Upgrading from gpg1 to gpg2: lots of trouble, need help

gnupg at raf.org gnupg at raf.org
Sun Jan 7 13:23:16 CET 2018

Daniel Kahn Gillmor wrote:

> On Thu 2017-12-21 16:19:00 +1100, raf wrote:
> > Sorry, I thought I already did. The 4th point above does not
> > work. When the public-facing host connects via ssh to the
> > key management host, and runs gpg, instead of it successully
> > connecting to the existing gpg-agent process that I started
> > minutes earlier, it starts a new gpg-agent process which
> > doesn't know the passphrase and so the decryption fails.
> >
> > Here are the gpg-agent processes after I start the first gpg-agent
> > process and preset the passphrase:
> >
> >   /usr/bin/gpg-agent --homedir /etc/thing/.gnupg --allow-preset-passphrase \
> >     --default-cache-ttl 3600 --max-cache-ttl 3600 --daemon -- /bin/bash --login
> >
> > Here are the gpg-agent processes after an inoming ssh connection that
> > attempts to use gpg:
> >
> >   /usr/bin/gpg-agent --homedir /etc/thing/.gnupg --allow-preset-passphrase \
> >     --default-cache-ttl 3600 --max-cache-ttl 3600 --daemon -- /bin/bash --login
> >   gpg-agent --homedir /etc/thing/.gnupg --use-standard-socket --daemon
> >
> > That second gpg-agent process should not exist. The gpg
> > process that caused it to be started should have connected
> > to the existing gpg-agent process. The sockets for it
> > existed but perhaps there was some reason why it didn't use
> > them.
> >
> > There must be some reason why gpg thinks it needs to start
> > gpg-agent. Perhaps it's because it's a different "user
> > session". They are from two different ssh connections after
> > all.
> this is the part that i'm unable to reproduce.
> Are both of these processes running as the same user account?

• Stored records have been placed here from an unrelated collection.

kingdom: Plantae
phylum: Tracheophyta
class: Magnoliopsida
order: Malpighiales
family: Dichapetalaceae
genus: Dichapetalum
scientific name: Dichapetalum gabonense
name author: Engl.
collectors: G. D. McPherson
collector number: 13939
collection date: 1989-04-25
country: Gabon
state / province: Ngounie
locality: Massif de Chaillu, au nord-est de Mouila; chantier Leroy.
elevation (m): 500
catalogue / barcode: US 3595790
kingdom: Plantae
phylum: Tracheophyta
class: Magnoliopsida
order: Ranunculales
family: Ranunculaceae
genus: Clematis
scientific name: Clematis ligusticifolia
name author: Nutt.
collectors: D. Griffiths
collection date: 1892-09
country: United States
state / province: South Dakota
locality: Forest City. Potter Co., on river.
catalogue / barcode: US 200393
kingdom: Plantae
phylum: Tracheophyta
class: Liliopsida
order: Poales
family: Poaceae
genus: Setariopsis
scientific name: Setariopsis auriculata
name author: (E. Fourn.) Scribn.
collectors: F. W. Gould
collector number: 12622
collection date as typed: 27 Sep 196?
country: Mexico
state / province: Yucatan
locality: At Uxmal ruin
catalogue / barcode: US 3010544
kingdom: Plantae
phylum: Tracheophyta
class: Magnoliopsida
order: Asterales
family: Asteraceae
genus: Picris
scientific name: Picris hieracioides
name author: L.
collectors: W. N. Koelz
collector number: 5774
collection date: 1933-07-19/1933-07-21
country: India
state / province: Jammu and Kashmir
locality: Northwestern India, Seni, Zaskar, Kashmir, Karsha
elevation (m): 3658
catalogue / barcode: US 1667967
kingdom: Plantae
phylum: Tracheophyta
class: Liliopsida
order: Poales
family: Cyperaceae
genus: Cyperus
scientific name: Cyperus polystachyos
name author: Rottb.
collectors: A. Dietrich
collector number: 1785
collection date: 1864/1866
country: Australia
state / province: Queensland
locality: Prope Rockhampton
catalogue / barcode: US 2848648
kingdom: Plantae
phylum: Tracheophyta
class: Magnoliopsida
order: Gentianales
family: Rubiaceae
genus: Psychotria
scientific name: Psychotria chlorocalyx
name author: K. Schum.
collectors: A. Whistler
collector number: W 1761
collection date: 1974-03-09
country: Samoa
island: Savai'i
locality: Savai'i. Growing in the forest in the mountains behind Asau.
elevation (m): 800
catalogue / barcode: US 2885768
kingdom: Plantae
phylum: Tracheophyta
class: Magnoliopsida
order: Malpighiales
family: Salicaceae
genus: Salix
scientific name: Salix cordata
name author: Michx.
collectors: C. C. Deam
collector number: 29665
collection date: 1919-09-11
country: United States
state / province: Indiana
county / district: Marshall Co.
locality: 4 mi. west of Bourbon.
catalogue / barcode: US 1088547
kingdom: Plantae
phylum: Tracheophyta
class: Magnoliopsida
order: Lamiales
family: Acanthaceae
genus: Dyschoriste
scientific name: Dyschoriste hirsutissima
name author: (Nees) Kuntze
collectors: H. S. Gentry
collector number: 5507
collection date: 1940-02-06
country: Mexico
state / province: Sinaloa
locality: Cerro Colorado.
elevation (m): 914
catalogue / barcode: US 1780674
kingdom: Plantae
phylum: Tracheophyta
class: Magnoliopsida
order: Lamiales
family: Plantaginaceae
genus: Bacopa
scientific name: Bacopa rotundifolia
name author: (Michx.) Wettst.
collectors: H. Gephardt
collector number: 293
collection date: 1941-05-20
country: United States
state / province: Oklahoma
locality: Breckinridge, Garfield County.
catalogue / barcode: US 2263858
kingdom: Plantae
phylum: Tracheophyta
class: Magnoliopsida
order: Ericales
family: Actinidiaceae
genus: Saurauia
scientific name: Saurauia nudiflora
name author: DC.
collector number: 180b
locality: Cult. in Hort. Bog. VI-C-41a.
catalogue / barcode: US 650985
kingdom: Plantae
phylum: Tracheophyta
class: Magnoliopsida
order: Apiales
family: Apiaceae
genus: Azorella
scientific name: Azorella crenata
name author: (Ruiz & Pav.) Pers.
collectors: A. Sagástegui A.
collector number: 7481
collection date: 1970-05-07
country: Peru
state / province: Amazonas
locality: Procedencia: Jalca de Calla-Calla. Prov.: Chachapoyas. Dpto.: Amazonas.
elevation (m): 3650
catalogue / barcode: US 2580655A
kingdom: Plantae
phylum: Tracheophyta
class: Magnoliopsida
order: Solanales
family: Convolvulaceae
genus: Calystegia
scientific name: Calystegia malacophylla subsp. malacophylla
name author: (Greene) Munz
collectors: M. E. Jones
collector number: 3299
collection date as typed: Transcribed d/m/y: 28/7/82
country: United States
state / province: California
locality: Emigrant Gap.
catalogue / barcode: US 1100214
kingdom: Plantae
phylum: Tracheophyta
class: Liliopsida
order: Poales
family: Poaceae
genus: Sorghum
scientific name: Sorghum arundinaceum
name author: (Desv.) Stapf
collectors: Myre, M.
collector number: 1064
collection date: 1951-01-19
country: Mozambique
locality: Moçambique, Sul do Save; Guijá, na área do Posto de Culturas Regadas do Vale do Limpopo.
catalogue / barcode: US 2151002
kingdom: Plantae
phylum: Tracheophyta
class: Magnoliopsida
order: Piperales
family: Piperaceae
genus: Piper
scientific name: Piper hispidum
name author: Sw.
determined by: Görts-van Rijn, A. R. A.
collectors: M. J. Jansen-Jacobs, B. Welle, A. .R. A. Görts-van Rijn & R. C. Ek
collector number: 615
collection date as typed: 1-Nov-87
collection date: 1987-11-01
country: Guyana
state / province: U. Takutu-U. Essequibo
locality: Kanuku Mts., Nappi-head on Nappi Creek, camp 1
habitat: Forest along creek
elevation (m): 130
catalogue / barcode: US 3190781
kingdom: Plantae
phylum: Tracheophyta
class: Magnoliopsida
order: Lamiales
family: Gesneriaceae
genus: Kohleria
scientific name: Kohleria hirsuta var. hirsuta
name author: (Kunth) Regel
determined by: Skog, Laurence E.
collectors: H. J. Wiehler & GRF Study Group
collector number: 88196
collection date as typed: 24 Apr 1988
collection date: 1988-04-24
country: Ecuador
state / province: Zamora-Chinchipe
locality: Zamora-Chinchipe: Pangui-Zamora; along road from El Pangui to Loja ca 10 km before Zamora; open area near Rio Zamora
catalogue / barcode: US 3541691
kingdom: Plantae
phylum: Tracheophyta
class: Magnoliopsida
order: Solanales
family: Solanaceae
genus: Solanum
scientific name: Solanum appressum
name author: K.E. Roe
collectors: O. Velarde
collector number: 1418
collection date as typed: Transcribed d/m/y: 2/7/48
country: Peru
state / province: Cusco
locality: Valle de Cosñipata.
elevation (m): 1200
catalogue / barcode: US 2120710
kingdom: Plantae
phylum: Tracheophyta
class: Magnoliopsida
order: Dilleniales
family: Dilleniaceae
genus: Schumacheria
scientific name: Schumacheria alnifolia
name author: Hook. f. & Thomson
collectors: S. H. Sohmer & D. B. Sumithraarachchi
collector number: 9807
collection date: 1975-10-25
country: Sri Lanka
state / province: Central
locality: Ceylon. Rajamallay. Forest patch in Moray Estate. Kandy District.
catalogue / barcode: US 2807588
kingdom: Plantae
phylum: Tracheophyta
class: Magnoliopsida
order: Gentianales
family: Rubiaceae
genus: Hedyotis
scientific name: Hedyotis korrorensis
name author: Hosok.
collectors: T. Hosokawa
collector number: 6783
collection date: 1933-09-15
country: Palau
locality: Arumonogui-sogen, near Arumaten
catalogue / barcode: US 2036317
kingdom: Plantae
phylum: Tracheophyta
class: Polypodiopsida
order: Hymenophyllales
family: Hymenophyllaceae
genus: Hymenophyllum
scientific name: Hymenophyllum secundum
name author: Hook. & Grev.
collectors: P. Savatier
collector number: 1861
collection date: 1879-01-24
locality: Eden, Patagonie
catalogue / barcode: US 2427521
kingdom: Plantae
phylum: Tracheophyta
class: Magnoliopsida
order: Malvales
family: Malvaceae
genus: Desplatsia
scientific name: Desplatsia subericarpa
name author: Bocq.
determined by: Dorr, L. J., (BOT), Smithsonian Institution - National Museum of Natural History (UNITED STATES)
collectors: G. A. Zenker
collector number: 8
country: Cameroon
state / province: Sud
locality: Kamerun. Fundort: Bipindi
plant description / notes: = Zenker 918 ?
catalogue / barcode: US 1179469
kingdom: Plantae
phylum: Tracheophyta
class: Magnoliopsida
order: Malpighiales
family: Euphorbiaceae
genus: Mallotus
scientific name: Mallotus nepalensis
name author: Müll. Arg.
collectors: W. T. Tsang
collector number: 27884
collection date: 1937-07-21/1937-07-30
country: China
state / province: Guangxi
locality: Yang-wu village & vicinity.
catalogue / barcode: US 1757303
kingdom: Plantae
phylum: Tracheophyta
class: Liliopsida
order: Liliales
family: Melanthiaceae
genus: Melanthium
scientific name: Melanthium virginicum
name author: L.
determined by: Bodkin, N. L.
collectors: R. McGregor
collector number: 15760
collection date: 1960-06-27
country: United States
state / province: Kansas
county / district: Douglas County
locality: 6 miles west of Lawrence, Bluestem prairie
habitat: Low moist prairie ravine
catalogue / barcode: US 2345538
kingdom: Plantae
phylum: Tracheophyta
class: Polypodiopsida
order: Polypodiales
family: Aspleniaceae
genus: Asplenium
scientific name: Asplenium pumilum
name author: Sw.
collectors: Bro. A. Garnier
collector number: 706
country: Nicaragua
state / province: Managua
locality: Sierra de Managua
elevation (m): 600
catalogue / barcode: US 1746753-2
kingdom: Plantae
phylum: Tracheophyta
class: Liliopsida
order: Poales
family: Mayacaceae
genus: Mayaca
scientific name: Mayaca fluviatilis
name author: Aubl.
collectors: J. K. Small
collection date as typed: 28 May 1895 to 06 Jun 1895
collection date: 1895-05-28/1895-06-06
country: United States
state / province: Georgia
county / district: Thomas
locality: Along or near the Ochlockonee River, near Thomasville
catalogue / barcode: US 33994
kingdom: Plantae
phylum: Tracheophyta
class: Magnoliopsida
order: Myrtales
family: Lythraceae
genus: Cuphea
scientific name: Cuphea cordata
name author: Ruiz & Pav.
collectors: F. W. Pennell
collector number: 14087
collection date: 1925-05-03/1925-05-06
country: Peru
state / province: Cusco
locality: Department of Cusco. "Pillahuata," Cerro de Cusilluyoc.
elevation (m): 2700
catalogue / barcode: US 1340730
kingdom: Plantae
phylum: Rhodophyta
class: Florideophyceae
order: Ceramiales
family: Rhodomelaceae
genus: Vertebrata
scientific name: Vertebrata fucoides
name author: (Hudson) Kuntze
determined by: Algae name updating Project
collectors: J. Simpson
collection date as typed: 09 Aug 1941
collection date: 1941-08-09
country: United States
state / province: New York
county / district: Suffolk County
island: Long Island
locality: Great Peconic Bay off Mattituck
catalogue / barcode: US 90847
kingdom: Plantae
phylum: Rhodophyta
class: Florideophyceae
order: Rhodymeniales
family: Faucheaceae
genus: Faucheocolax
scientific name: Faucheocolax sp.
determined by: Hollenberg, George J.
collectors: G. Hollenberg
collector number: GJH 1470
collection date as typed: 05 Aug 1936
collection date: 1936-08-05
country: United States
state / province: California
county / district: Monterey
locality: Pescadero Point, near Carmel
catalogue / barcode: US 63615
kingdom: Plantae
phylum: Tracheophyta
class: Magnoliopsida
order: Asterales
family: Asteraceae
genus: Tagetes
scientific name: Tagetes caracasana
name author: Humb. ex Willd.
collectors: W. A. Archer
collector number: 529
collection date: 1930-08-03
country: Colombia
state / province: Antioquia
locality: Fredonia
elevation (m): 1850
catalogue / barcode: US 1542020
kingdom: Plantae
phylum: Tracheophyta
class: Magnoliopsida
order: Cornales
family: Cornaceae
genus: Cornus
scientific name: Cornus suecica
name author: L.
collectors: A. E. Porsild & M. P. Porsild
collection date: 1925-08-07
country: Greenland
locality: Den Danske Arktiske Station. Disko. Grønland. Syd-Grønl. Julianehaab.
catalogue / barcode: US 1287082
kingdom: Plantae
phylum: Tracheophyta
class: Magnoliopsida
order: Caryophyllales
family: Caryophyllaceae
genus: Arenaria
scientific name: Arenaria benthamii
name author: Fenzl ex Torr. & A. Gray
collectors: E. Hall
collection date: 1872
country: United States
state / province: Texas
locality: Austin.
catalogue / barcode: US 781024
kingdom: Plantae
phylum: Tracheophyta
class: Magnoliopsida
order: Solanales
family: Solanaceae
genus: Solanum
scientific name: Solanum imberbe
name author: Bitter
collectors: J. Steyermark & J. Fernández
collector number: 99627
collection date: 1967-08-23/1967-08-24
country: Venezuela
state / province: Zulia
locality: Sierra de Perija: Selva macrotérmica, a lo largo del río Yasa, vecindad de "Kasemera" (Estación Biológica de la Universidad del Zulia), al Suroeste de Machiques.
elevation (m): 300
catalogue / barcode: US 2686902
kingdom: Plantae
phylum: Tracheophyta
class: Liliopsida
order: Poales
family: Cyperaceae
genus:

Yes. They are both owned by the user I am calling "thing".

> does something at some point destroy or mask the standard socket created
> by the first process, so that a new gpg invocation decides to start up a
> new instance of gpg-agent?

Nothing that I am aware of. The sockets are still there in the
file system. However, as soon as the incoming ssh connection
runs gpg which starts its own new gpg-agent, the original
screen+sudo+gpg-agent+bash "session" can no longer decrypt the
data. It's behaving "as if" the new gpg-agent has taken over the
sockets so connections via them no longer access the first
gpg-agent that knows the passphrase but rather access the second
gpg-agent that doesn't know the passphrase. I'm not saying that
that is what is happening, just that such behaviour might look
like what I'm seeing.

> if your old session was being terminated, then you'd expect the first
> agent to actually disappear.  that's not happening.
> and neither of these agents is beign launched by systemd, because if it
> were it would have a --supervised .
> > But when I su to the user in question, I get:
> >
> >   > systemctl --user is-enabled gpg-agent.service gpg-agent.socket gpg-agent-ssh.socket gpg-agent-extra.socket gpg-agent-browser.socket
> >   Failed to connect to bus: No such file or directory
> >
> > But it still reports as enabled with --global.
> > Maybe that's enough. I don't know.
> are you su'ing with a login shell (i.e. with - or -l or --login), or
> not?

I would have used "-" but I was only using su for the purpose of
checking the systemctl's gpg-agent enabled status. I just tried
it again with "-" and got the same result as above.

For the actual decryption, I'm using sudo. From the original
post, the command to set things up contains something like:

  /usr/bin/screen -- \
  /usr/bin/sudo -u thing --set-home -- \
  /usr/bin/gpg-agent --homedir /etc/thing/.gnupg \
    --allow-preset-passphrase \
	--default-cache-ttl 3600 \
	--max-cache-ttl 3600 \
	--daemon $gpg_agent_info -- \
  /bin/bash --login

So the sudo doesn't have "-i" for a login shell (because
gpg-agent is run instead) but bash is run with "--login".

> > I am completely failing to understand what's going on here. :-)
> > Is systemd handling the sockets or not? There's no /run/user
> > directory for this user so probably not. Maybe I don't
> > understand --user and --global or systemd in general.
> why is there no /run/user for this user?  if you're running a modern
> version of systemd, and your user has actually started a session, there
> should be a /run/user created automatically.

I don't know why. It's systemd 232-25+deb9u1.

>        --dkg

The main thing is that you can't reproduce the behaviour that
I'm seeing with the incoming ssh connection running gpg.

I take that as a good sign. It means that what I am trying to do
should work. When I get back to work, I'll do some tracing and
get a better look at what is happening when the incoming ssh
connection runs gpg and compare it to gpg when run from the
screen session before the incoming ssh connection takes place
(while it still works and can decrypt data).